When insurers consider capital management and the need for IT spending, outsourcing naturally comes up. And, for a growing number of insurance businesses, it makes good sense.
Historically, insurers have shunned outsourcing due to deep skepticism that outside parties could develop significant vertical expertise. Many insurance carriers also view payments processing as a mission-critical function that must be handled internally to control costs and guarantee customer satisfaction. But the combination of the ongoing economic malaise, tight IT budgets and the growing knowledge of outsourcing’s competitive benefits have prompted more companies to take a fresh look at the dynamic and beneficial business framework it provides.
Catherine Stagg-Macy, senior analyst with Celent’s insurance practice, believes that the once unthinkable framing out of core business processes such as receivables processing is now considered a viable option. In fact, in a recent survey conducted by Celent, 44 percent of carriers identified outsourcing as an option.
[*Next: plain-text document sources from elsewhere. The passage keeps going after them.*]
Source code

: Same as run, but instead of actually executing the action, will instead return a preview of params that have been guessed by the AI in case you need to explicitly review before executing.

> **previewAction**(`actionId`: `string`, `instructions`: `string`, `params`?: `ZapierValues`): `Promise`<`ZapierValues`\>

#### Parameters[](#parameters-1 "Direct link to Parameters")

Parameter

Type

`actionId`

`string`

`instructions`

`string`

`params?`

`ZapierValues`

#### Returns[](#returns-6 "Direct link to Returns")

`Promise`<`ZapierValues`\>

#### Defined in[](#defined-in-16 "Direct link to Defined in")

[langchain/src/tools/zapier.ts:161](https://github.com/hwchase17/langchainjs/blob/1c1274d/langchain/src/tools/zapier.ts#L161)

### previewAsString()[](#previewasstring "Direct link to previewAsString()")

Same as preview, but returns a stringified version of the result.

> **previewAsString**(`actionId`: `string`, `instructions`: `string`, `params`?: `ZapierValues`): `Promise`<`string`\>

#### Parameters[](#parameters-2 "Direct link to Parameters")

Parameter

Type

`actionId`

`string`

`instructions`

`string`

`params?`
Insurers are outsourcing asset management in greater numbers than ever before, echoes Margolis Advisory Group, which offers consulting services for investment management firms. These companies have established their core competency in insuring risk rather than managing investments, the group notes, adding that it expects outsourcing to gain momentum in the insurance vertical market in the months to come.
Many insurers will see outsourcing as a solution for breaking away from the high costs and constant maintenance issues. Around 70 percent of all the systems currently used by insurers are legacy applications, with some dating all the way back to Vince Lombardi’s championship Green Bay Packers teams. These systems are old and inflexible, and require endless integration, maintenance and support from IT departments.
The reality for many insurers is that dated legacy systems result in a lack of IT integration and poor coordination across mission-critical business applications, creating information gaps and data silos that delay customer responsiveness and real-time data reporting and controls. These data silos heighten costs by demanding additional staff to manage manual tasks, and by paying separate vendors and losing payments. In fact, 70 percent of claims processed through current systems require four to six hand-offs. With customer service as the primary distinguishing factor between insurance companies, failing to provide smooth, satisfying interactions can be detrimental to a business.
Outsourcing also delivers significant process transformation benefits. Take receivables processing, for example. While the majority of U.S.-based corporations process receivables in-house, 59 percent of companies that responded to a recent survey our company commissioned with Aite Group, LLC, a leading independent research and advisory firm, indicated that they are not fully satisfied with their receivables processing. The large majority of respondents indicated that implementing an integrated recievables hub would be a valuable solution to existing disjointed systems and inefficient processes. Undoubtedly, some will look to outsource receivables processing to a provider that has already deployed integrated receivables hubs. By leveraging an outsourced, integrated receivables hub, insurers are able to significantly speed posting, centralize workflow, lower overall operational cost, and enhance customer service.
By some customer estimates, consolidating receivables functions onto a single platform can also improve collections by 20 percent. This type of return can transform an insurer's business.
Michael Corbett, chairman of the International Association of Outsourcing Professionals believes that the outsourcing industry is rebounding from…. "As companies recover from these tough economic times, outsourcing will enable them to emerge as leaders in the new global economy,” he says.
Through outsourcing, insurers are able to achieve improved capital management without the IT spend. By reducing overhead, building agility, improving cost efficiency and managing mission-critical information with greater granularity and insight, more profitable business decisions are being made, all while improving the customer experience.